Quote from: Huxleys Babkins on March 19, 2021, 04:51:47 PM
Monty's a properly dashing gent and seems quite humble with it, even though he's rich as fuck. You could imagine an 1800's Monty, striding about his estate, beloved by the townsfolk because he's given them all work, pays well, and he went to parliament to stop their hovels being demolished to build a railway line.

This description tickled me enormously when I read it, Huxleys, and I've thought about it during every episode since. It captures him to a tee. I'm not quite there (yet) myself but I can absolutely see how he would inspire swivel-eyed devotion; he's just such a nice man to spend time with, so reassuring.
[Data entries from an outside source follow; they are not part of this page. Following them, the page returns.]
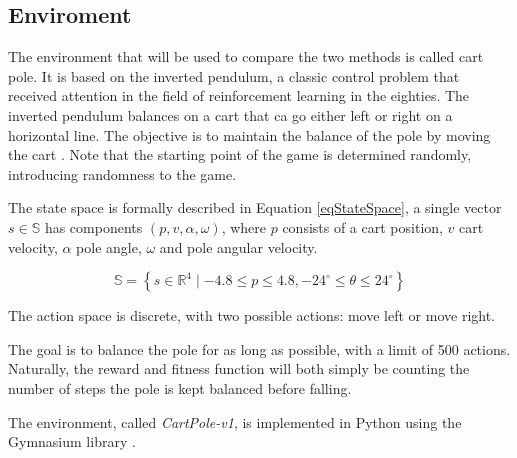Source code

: \subsection{Enviroment}
\label{sec:Enviroment}
The environment that will be used to compare the two methods is called cart pole. It is based on the inverted pendulum, a classic control problem that received attention in the field of reinforcement learning in the eighties. 
The inverted pendulum balances on a cart that ca go either left or right on a horizontal line. 
The objective is to maintain the balance of the pole by moving the cart \cite{moriarty1996efficient}.
Note that the starting point of the game is determined randomly, introducing randomness to the game.

The state space is formally described in Equation \ref{eqStateSpace}, a single vector $s \in \mathbb{S}$ has components $(p, v, \alpha, \omega)$, where $p$ consists of a cart position, $v$ cart velocity, $\alpha$ pole angle, $\omega$ and pole angular velocity.

\begin{equation} \label{eqStateSpace}
{\mathbb{S} = \left\{ s \in \mathbb{R}^4 \mid -4.8 \leq p \leq 4.8, 
 -24^\circ \leq \theta \leq 24^\circ \right\}}
\end{equation}

The action space is discrete, with two possible actions: move left or move right. 

The goal is to balance the pole for as long as possible, with a limit of 500 actions.
Naturally, the reward and fitness function will both simply be counting the number of steps the pole is kept balanced before falling.

The environment, called \textit{CartPole-v1}, is implemented in Python using the Gymnasium library \cite{towers_gymnasium_2023}. 
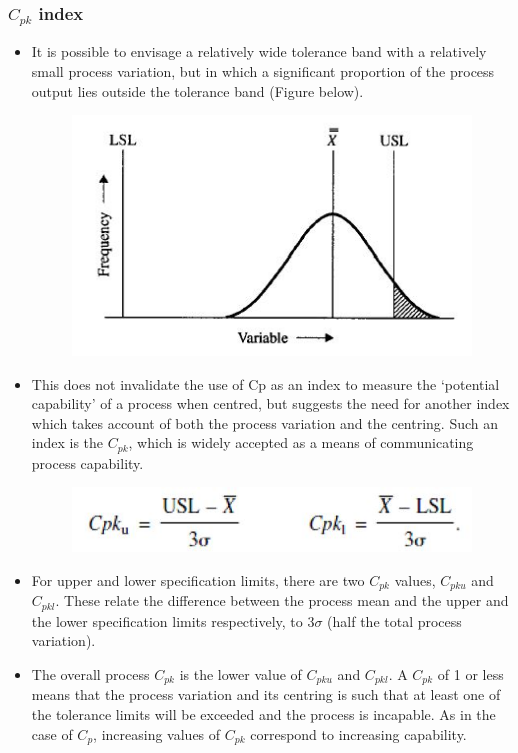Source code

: \documentclass[MASTER-SPC.tex]{subfiles}
\begin{document}
\newpage	
	\subsubsection*{$C_{pk}$ index}
\begin{itemize}
\item It is possible to envisage a relatively wide tolerance band with a relatively
	small process variation, but in which a significant proportion of the process output lies outside the tolerance band (Figure below). 
	
	\begin{figure}[h!]
		\centering
		\includegraphics[width=0.7\linewidth]{proccapindices/image3}
	\end{figure}
	
\item This does not invalidate the use of Cp as an index to measure the ‘potential capability’ of a process when centred, but suggests the need for another index which takes account of both the process variation and the centring. Such an index is the $C_{pk}$, which is widely accepted as a means of communicating process capability.
	
	\begin{figure}[h!]
		\centering
		\includegraphics[width=0.7\linewidth]{proccapindices/image4}
	\end{figure}
	
\item 	For upper and lower specification limits, there are two $C_{pk}$ values,
	$C_{pku}$ and $C_{pkl}$. These relate the difference between the process mean and the upper and the lower specification limits respectively, to $3\sigma$ (half the total process variation).
	
\item	The overall process $C_{pk}$ is the lower value of $C_{pku}$ and $C_{pkl}$. A $C_{pk}$ of 1 or less means that the process variation and its centring is such that at least one of the tolerance limits will be exceeded and the process is incapable. As in the case of $C_p$, increasing values of $C_{pk}$ correspond to increasing capability. 
	

\end{itemize}
\end{document}
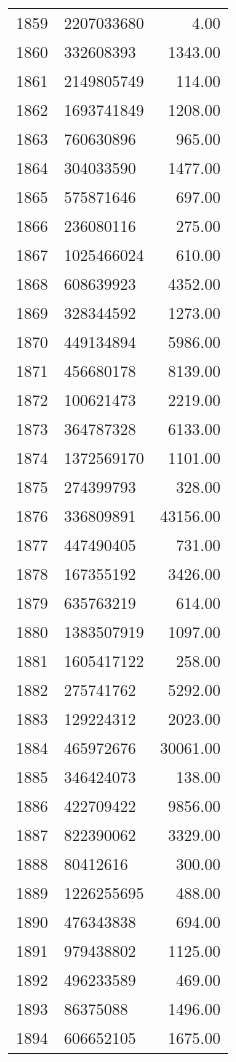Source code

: \begin{table}[ht]
\begin{tabular}{rlr}
  1859 & 2207033680 & 4.00 \\ 
  1860 & 332608393 & 1343.00 \\ 
  1861 & 2149805749 & 114.00 \\ 
  1862 & 1693741849 & 1208.00 \\ 
  1863 & 760630896 & 965.00 \\ 
  1864 & 304033590 & 1477.00 \\ 
  1865 & 575871646 & 697.00 \\ 
  1866 & 236080116 & 275.00 \\ 
  1867 & 1025466024 & 610.00 \\ 
  1868 & 608639923 & 4352.00 \\ 
  1869 & 328344592 & 1273.00 \\ 
  1870 & 449134894 & 5986.00 \\ 
  1871 & 456680178 & 8139.00 \\ 
  1872 & 100621473 & 2219.00 \\ 
  1873 & 364787328 & 6133.00 \\ 
  1874 & 1372569170 & 1101.00 \\ 
  1875 & 274399793 & 328.00 \\ 
  1876 & 336809891 & 43156.00 \\ 
  1877 & 447490405 & 731.00 \\ 
  1878 & 167355192 & 3426.00 \\ 
  1879 & 635763219 & 614.00 \\ 
  1880 & 1383507919 & 1097.00 \\ 
  1881 & 1605417122 & 258.00 \\ 
  1882 & 275741762 & 5292.00 \\ 
  1883 & 129224312 & 2023.00 \\ 
  1884 & 465972676 & 30061.00 \\ 
  1885 & 346424073 & 138.00 \\ 
  1886 & 422709422 & 9856.00 \\ 
  1887 & 822390062 & 3329.00 \\ 
  1888 & 80412616 & 300.00 \\ 
  1889 & 1226255695 & 488.00 \\ 
  1890 & 476343838 & 694.00 \\ 
  1891 & 979438802 & 1125.00 \\ 
  1892 & 496233589 & 469.00 \\ 
  1893 & 86375088 & 1496.00 \\ 
  1894 & 606652105 & 1675.00 \\ 

\end{tabular}
\end{table}
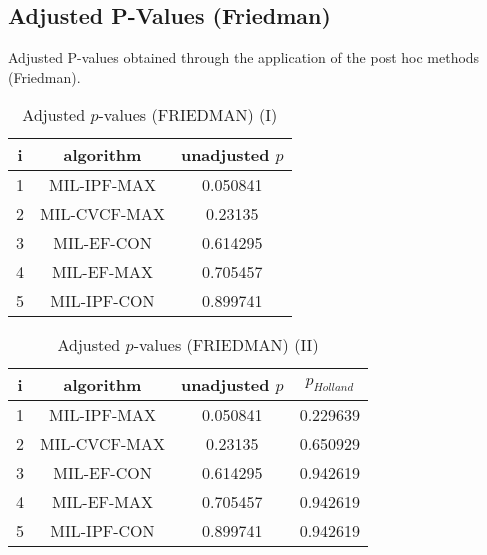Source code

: \documentclass[a4paper,10pt]{article}
\begin{document}
\begin{landscape}
\newpage

\section{Adjusted P-Values (Friedman)}


Adjusted P-values obtained through the application of the post hoc methods (Friedman).

\begin{table}[!htp]
\centering\small
\begin{tabular}{ccc}
i&algorithm&unadjusted $p$\\
\hline1&MIL-IPF-MAX&0.050841\\2&MIL-CVCF-MAX&0.23135\\3&MIL-EF-CON&0.614295\\4&MIL-EF-MAX&0.705457\\5&MIL-IPF-CON&0.899741\\\hline
\end{tabular}
\caption{Adjusted $p$-values (FRIEDMAN) (I)}
\end{table}
\begin{table}[!htp]
\centering\small
\begin{tabular}{cccc}
i&algorithm&unadjusted $p$&$p_{Holland}$\\
\hline1&MIL-IPF-MAX&0.050841&0.229639\\2&MIL-CVCF-MAX&0.23135&0.650929\\3&MIL-EF-CON&0.614295&0.942619\\4&MIL-EF-MAX&0.705457&0.942619\\5&MIL-IPF-CON&0.899741&0.942619\\\hline
\end{tabular}
\caption{Adjusted $p$-values (FRIEDMAN) (II)}
\end{table}

\newpage
\end{landscape}
\end{document}

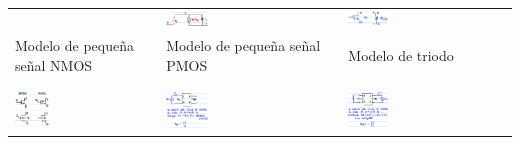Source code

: \documentclass[10pt]{article}
\begin{document}
\begin{table}
\begin{tabular}{|p{}|p{}|p{}|}
		                                                                                                & \includegraphics[width=0.25\textwidth, keepaspectratio]{smallsignal-pmos}
		                                                                                                & \includegraphics[width=0.25\textwidth, keepaspectratio]{smallsignal-triode}                                           \\
		Modelo de pequeña señal NMOS\tablefootnote{$g_m = \frac{i_d}{v_{gs}} \implies i_d = g_mv_{gs}$} & Modelo de pequeña señal PMOS                                                                   & Modelo de triodo     \\
		                                                                                                &                                                                                                                       \\
		\hline
		                                                                                                &                                                                                                                       \\
		\includegraphics[width=0.25\textwidth, keepaspectratio]{symbols}
		                                                                                                & \includegraphics[width=0.25\textwidth, keepaspectratio]{input-impedance}
		                                                                                                & \includegraphics[width=0.25\textwidth, keepaspectratio]{output-impedance}                                             \\

\end{tabular}
\end{table}
\end{document}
I almost think I could watch him dividing ferns all day. (What the fuck has this year done to me?!)

Absolutely loved that Peckham street with the front gardens that had almost become a shared garden. How does that come about? Does one neighbour inspire a few others, and in the course of 30 years you get that result? Or do you think anyone's arm has to be forced?

IsavedLatin

I demand a series for Gerald, the grower of enormous veg. "I'm known locally as the potato king."

holyzombiejesus

Quote from: IsavedLatin on April 19, 2021, 09:19:07 PM
I demand a series for Gerald, the grower of enormous veg. "I'm known locally as the potato king."